There's a big problem, though, that hurts DEEP WATER's overall effectiveness: It never manages to pay off its initially intoxicating premise in a satisfying manner, not to mention that as the story progresses it becomes almost less thoughtful and psychologically rich.  This tale of bizarre marital warfare and obsession never really generates as much nail biting tension as its should have (or at least what was on display in the opening sections).  I would aptly say that most of Lyne's previous erotic thrillers have an audacious confidence, but DEEP WATER seems uncharacteristically reticent with really pushing the boundaries of the material (and R-rating) to deliver the memorable goods.  This could be attributed to the fact that there are many subplots and/or characters that feel under developed (or possibly have had their scenes thrown to the floor in the editing room), like, for instance, Letts' character, who's rarely developed fully to the point where we understand why he becomes so enraptured with proving Vic to be a mass murderer.  Lyne also fumbles the ball in other key moments, like a big climatic chase scene between two key players that (no spoilers) is more unintentionally funny than nail bitingly intense.  And the film's ending (and arrival at it) is pretty clunky and lacking in dramatic conviction.  DEEP WATER feels like rough first edit material that's in need of more finesse.   

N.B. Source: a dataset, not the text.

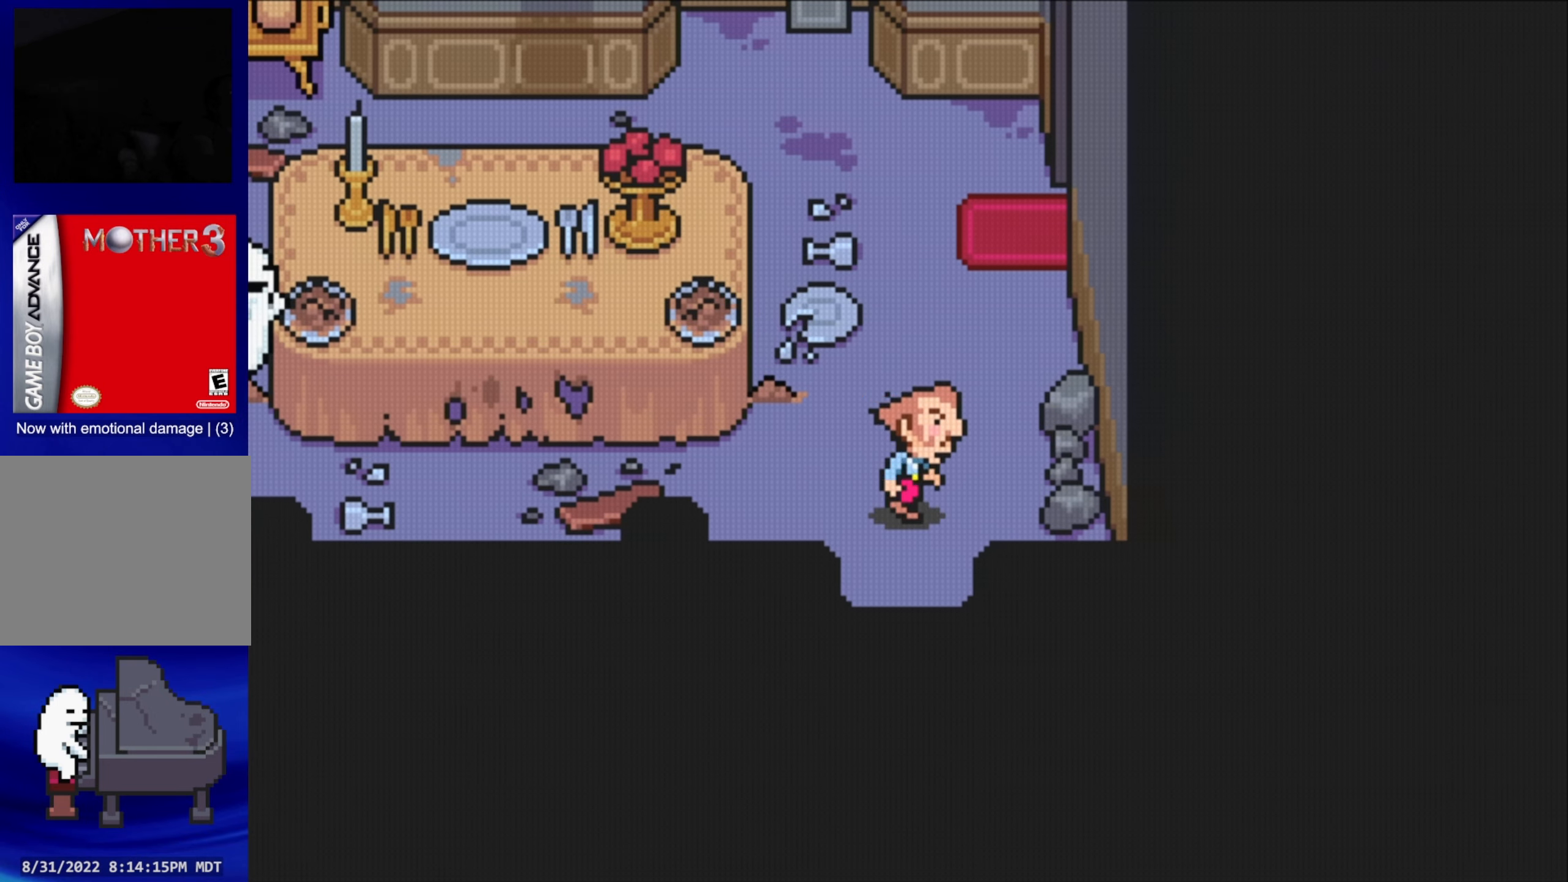
{"buttons": ["DPAD_UP", "DPAD_LEFT"], "events": [[500, "DPAD_LEFT", "down"]]}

Here's the biggest disappointment: DEEP WATER is just not very...sexy.  Affleck and de Armas are great together (granted, if the film was perhaps released when they were dating then maybe its impact with a theatrical release would have been larger, but when Disney bought Fox - and then the pandemic hit - this film was unceremoniously dumped to streaming well after the actors were a hot item).  But their performance good will doesn't make up for a genuine lack of passionate heat in the film.  I revisited many of Lyne's aforementioned erotic thrillers and was reminded of how they were genuinely erotic.  DEEP WATER lacks a pulse most of the time, mostly because it's just too timid minded for its own good.  That's a shame, because the prospect of what could have been rings all throughout Lyne's film, and for the twenty year wait it should have been hotter dish served to audiences.  Considering the past established standards of the genre and Lyne's resume, DEEP WATER is deeply forgettable and not nearly as sexually charged as it thinks it is.  UNFAITHFUL could melt an ice cube from across the room, but by comparison DEEP WATER's flame is all fizzled out before it even enters one.